**What is being asked**:
Within the listing below, show every line that contains the word "ankle".

—————

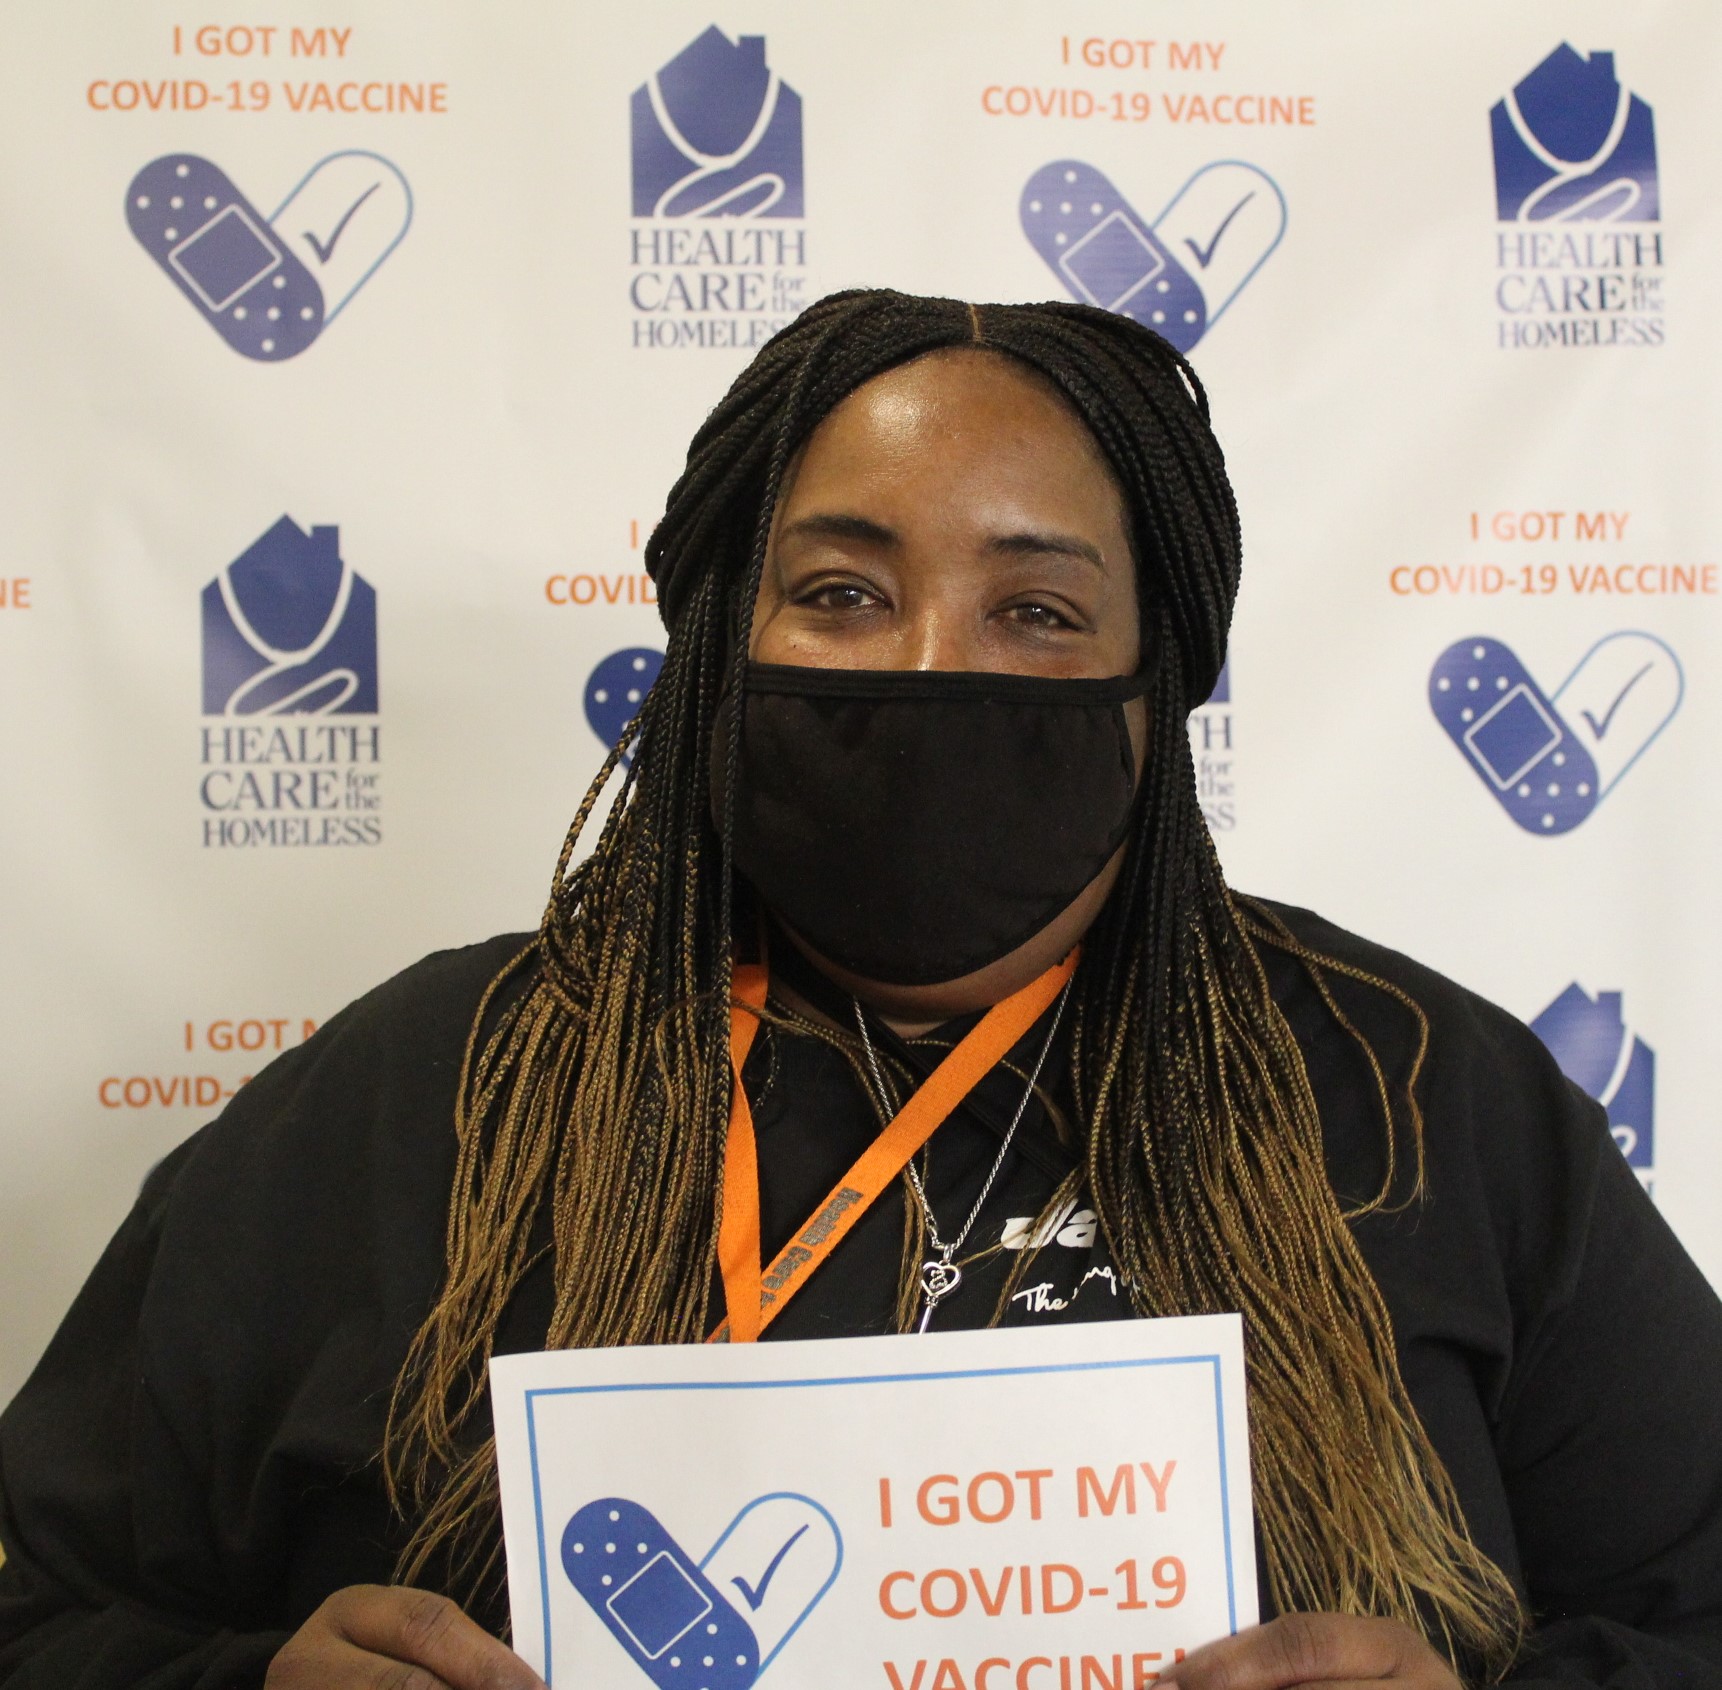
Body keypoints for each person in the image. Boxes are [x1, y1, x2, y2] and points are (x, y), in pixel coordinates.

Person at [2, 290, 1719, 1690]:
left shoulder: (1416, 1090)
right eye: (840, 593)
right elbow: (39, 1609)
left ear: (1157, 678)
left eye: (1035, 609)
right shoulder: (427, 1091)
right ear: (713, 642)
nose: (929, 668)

—————

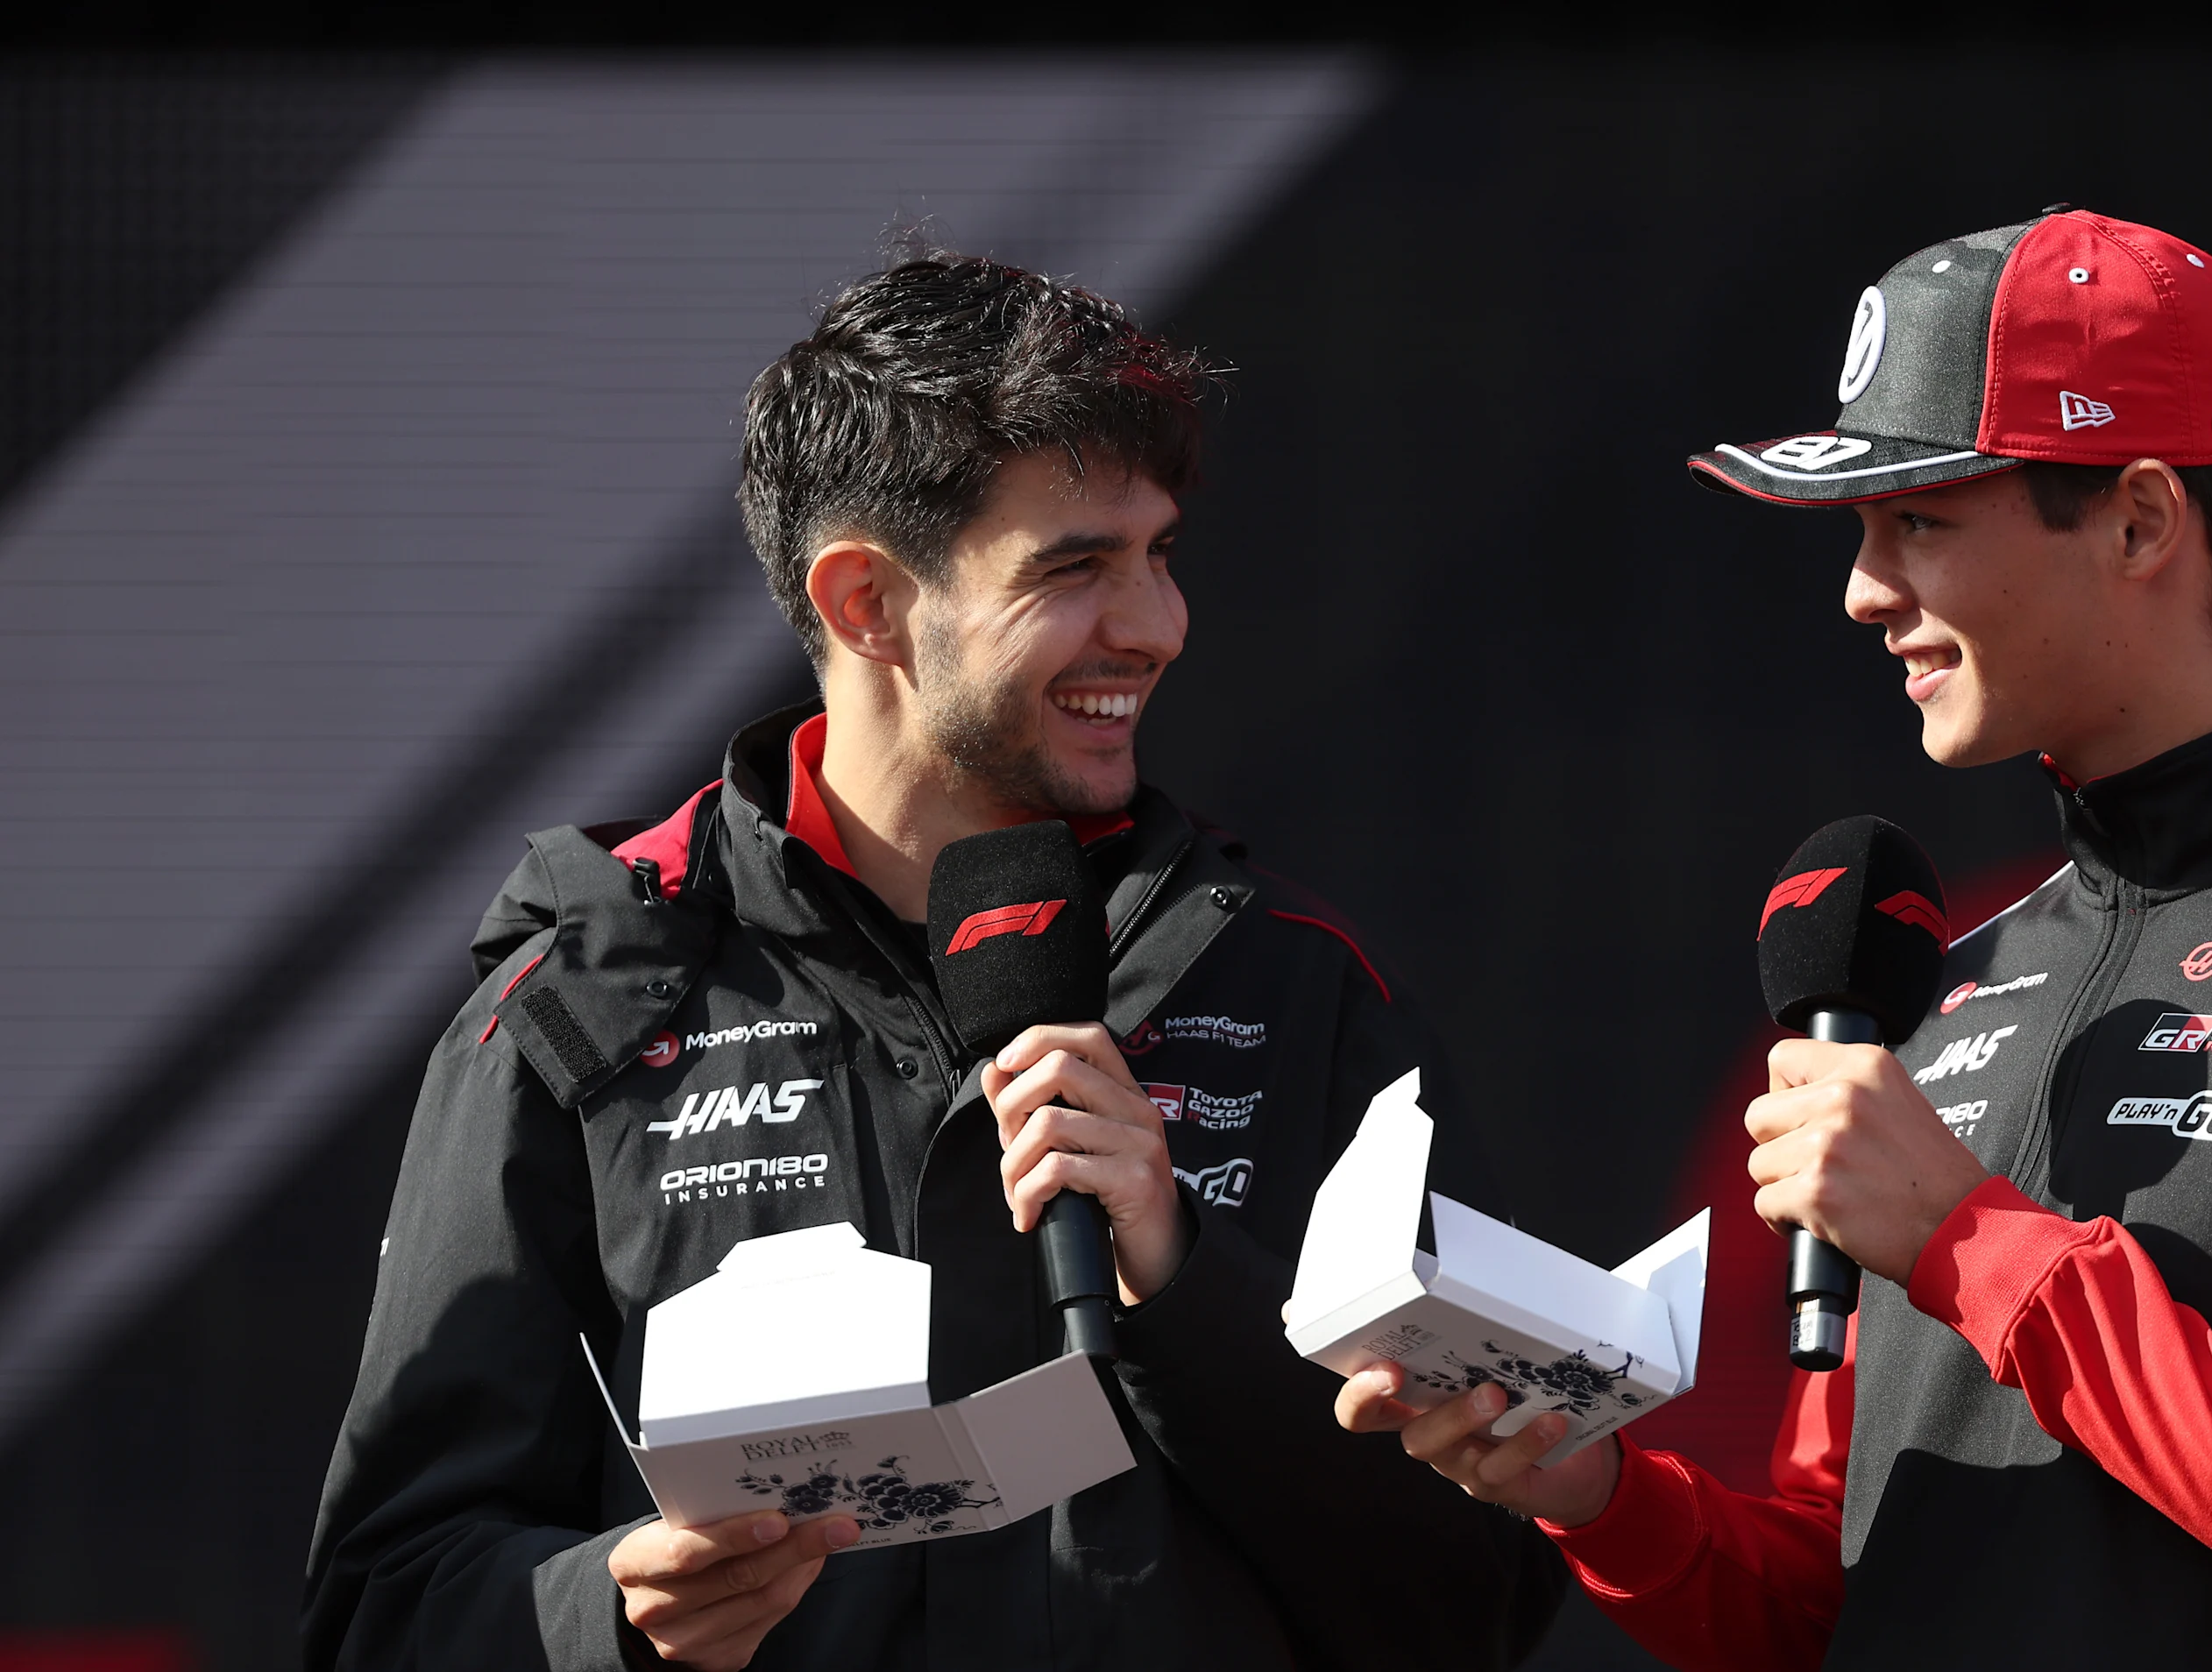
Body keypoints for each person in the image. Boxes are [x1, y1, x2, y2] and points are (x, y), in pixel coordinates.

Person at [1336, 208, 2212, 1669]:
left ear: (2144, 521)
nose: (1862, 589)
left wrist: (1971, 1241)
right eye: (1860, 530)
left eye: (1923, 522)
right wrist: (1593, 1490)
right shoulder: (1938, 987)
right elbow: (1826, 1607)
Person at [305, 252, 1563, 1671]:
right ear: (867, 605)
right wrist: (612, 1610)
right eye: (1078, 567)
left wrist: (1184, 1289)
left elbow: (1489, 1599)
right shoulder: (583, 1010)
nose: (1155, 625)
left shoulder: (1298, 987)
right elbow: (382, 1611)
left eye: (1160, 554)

—————

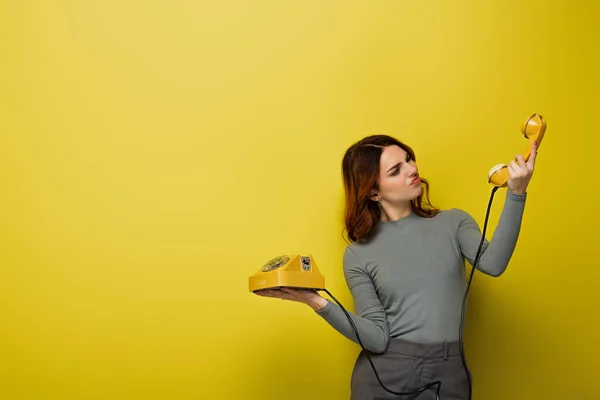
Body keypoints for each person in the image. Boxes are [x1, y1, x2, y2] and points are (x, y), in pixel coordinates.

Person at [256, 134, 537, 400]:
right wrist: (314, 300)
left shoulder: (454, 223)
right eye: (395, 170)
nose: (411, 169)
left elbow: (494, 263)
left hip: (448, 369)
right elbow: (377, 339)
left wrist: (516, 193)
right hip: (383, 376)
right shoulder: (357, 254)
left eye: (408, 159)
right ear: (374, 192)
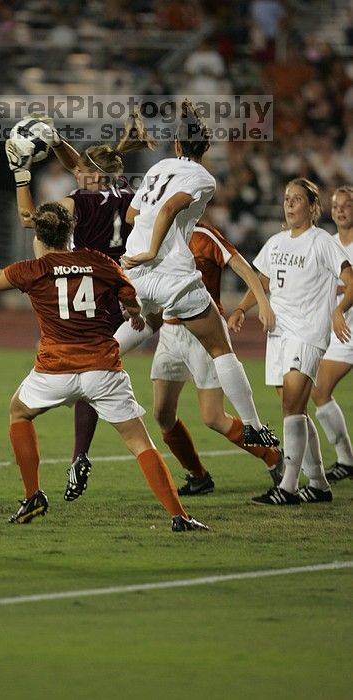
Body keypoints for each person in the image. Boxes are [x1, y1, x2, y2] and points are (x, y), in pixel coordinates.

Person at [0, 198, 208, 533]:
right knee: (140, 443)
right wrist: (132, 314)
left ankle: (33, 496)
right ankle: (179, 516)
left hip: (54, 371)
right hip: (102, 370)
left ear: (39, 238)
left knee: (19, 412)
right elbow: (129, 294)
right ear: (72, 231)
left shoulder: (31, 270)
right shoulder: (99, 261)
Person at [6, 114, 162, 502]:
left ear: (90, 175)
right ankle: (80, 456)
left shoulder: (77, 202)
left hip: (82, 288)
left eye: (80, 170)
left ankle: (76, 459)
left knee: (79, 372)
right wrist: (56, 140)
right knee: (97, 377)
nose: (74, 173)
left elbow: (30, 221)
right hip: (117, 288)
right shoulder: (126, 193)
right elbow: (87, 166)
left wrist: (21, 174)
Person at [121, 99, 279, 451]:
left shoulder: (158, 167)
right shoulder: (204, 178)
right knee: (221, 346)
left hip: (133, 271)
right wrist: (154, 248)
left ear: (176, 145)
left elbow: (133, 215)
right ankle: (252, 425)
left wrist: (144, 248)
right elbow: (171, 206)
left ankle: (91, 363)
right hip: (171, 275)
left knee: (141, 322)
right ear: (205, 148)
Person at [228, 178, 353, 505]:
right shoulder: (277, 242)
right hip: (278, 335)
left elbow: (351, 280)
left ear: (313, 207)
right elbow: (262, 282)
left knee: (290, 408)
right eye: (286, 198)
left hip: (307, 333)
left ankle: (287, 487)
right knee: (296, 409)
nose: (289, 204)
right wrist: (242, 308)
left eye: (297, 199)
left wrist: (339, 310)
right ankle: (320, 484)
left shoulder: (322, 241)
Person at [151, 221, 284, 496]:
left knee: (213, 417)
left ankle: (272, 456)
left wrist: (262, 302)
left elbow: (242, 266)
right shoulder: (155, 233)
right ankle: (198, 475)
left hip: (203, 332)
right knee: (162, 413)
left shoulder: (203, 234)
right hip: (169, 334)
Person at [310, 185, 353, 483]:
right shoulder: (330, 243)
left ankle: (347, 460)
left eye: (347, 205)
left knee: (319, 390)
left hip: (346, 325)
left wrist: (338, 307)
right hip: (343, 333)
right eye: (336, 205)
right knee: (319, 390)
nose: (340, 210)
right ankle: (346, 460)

—————

**Result**:
left ankle: (33, 496)
right ankle: (179, 516)
right ankle: (80, 456)
left ankle: (76, 459)
right ankle: (252, 425)
left ankle: (91, 363)
left ankle: (287, 487)
right ankle: (320, 484)
left ankle: (272, 456)
right ankle: (198, 475)
left ankle: (347, 460)
right ankle: (346, 460)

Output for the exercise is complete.